RYU-TE

Ryu-te  is an Okinawan  founded by Seiyu Oyata (親田清勇). The word Ryu-te is actually an acronym meaning “Ryukyu Hand” with Ryukyu being a reference to the original name of Okinawa prior to it becoming part of Japan. Before 1995, Oyata referred to his style as Ryukyu Kempo, but eventually renamed it “Ryu-te” as Ryukyu Kempo was a reference to all styles originating in Okinawa rather than to any one particular style. Ryu-te emphasizes effective self-defense while deliberately minimizing the harm to the opponent. Its practitioners consider Ryu-te neither a sport nor a form of exercise, but rather a method of training the body and mind for the betterment of mankind.

Technically, Ryu-te is characterized by combining joint manipulation techniques “Tuite Jutsu” with effective strikes to the body’s weak points “Kyusho Jutsu”. These terms, which have become well known among martial artists, were originally introduced to the United States by Oyata in the early-1980s

Taika Seiyu Oyata is responsible for introducing  to the United States the esoteric (once considered secret) arts of original Okinawan karate: “Tuite Jutsu” and “Kyusho Jutsu”.

He is a descendent of Zana Oyakata, a high ranking official of the RyuKyu Kingdom, who was a hero in the Satsuma invasion of RyuKyu in 1609.

Taika Seiyu Oyata began his martial arts training at a very early age as he was shown the Okinawan form of Sumo, “Tegumi” by his father, Kana Oyata, who was the middle weight Tegumi Champion. During World War II he received instruction in Iaido, Kendo, and Judo. After World War II, he began training with Uhugushiku-no-tan-mei, a retired personal guard of the last king of the independent RyuKyu kingdom. The Uhugushiku family was noted for their martial art skills and served the Okinawan ruling class for many centuries. Uhugushiku was known as a “Kakurei Bushi”, ‘Hidden Warrior’, and did not teach outside of family lines or those with no direct connection to the warrior class of Okinawa.

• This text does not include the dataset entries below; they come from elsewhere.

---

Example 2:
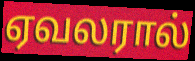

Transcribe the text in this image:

ஏவலரால்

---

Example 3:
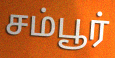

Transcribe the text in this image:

சம்பூர்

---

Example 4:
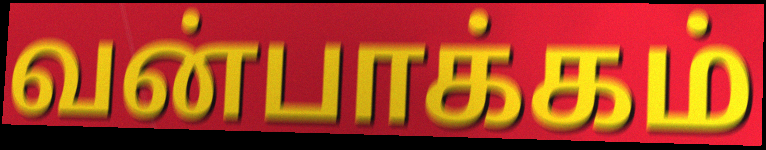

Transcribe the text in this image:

வன்பாக்கம்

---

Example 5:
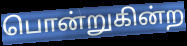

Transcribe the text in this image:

பொன்றுகின்றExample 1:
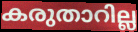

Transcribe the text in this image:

കരുതാറില്ല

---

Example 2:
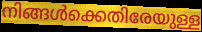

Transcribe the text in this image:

നിങ്ങൾക്കെതിരേയുള്ള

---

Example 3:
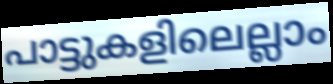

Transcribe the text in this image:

പാട്ടുകളിലെല്ലാം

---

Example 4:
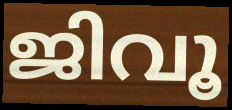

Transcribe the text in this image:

ജിവൂ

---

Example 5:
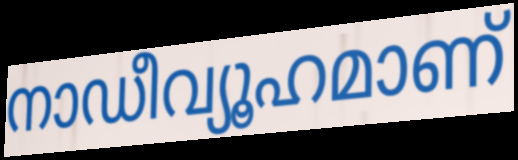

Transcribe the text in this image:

നാഡീവ്യൂഹമാണ്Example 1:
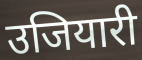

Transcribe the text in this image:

उजियारी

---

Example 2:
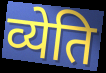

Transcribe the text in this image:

व्येति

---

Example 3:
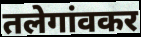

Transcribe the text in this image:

तलेगांवकर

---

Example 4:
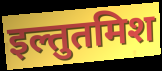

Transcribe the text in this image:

इल्तुतमिश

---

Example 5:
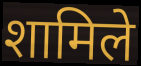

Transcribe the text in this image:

शामिले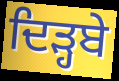
ਦਿੜ੍ਹਬੇ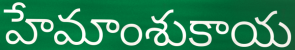
హేమాంశుకాయ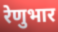
रेणुभार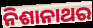
ନିଶାନାଥରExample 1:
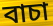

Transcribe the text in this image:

বাচা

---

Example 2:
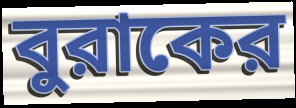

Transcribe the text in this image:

বুরাকের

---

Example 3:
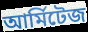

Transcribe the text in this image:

আর্মিটেজ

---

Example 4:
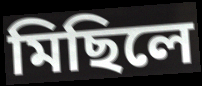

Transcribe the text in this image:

মিছিলে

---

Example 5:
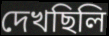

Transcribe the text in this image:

দেখছিলি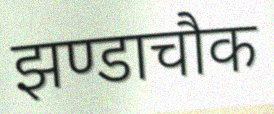
झण्डाचौकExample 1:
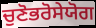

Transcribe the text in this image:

ਚੁਣੋਭਰੋਸੇਯੋਗ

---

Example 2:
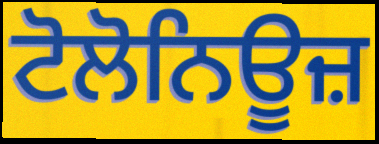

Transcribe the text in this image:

ਟੋਲੋਨਿਊਜ਼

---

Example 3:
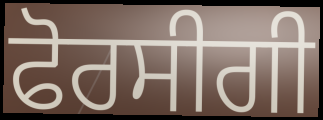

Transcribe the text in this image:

ਫੋਰਸੀਗੀ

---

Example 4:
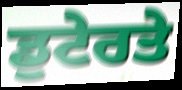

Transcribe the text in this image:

ਡੁਟੇਰਤੇ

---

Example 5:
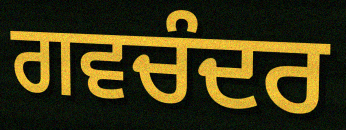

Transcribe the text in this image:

ਗਵਚੰਦਰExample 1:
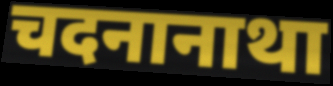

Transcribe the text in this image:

चदनानाथा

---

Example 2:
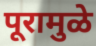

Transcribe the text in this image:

पूरामुळे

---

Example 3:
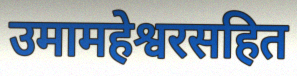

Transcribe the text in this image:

उमामहेश्वरसहित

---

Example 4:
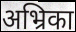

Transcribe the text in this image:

अभ्रिका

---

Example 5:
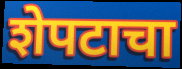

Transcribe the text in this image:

शेपटाचा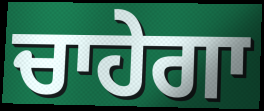
ਚਾਹੇਗਾ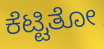
ಕೆಟ್ಟಿತೋ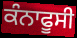
ਕੰਨਾਫੂਸੀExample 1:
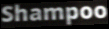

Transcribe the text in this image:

Under Uhugushiku’s tutelage, Taika Oyata learned the principles of weapons fighting, weapons kata and the techniques and concepts of Tuite Jutsu, the secret grappling arts of original Karate. Uhugushiku introduced Taika Oyata to Wakinaguri a descendant from the ancient Chinese families sent to Okinawa as emissaries. Master Wakinaguri was a Chinese Martial Artist and was also a Bushi warrior. Master Wakinaguri was asked to teach Taika the art of vital point striking and pressure point striking, techniques for which Master Wakinaguri was renowned. When Taika Oyata met him he noticed that all the fingers on Master Wakinaguri’s hands were the same lenght. This was due to many years of training by thrusting his hands into pumice.

Wakinaguri continued to instruct Taika Oyata in the principles of ancient martial arts, most notably, the pressure point strikes of Atemi Jutsu & Kyusho Jutsu. Neither Uhugushiku nor Wakinaguri had descendents to whom they could pass their art; therefore, Oyata became the inheritor of this knowledge.  Below is a photo of two ancient Okinawan gentlemen, and, although they cannot be confirmed to be Uhugushiku and Wakinaguri, they fit the description of those two retired Bushi. Note the fans worn in their Obi in the similar fashion as a Samurai sword and the umbrellas held in their hands which could be used very effectively for life protection. Uhugushiku was described as taller than the average Okinawan and Wakinaguri was described as short and stocky, both of these gentlemen fit those descriptions. Their Kimono also appears to be of a style worn by the Bushi class, “Wabi-Sabi” – under-stated elegance but with a utilitarian function.

After the deaths of Uhugushiku and Wakinaguri, Taika Oyata trained with Shigeru Nakamura Sensei (from whom he learned the 12 basic empty-hand kata that are taught in Ryu Shu Kan Karate) and Seikichi Uehara of (Motobu-ryu Udun-de – the royal form of Ryukyu Te  / “Tuite-Jutsu and Kyusho-Jutsu)

 Shigeru Nakamura

Seikichi Uehara of Motobu-ryu Udun-de

In 1977, Taiak Oyata established his headquarters in Kansas City, Kansas. In 1980, Oyata began to broaden the knowledge of the general martial arts public by introducing the concepts of Tuite Jutsu and Kyusho Jutsu throughout America and revitalized the way in which karate is taught and studied today.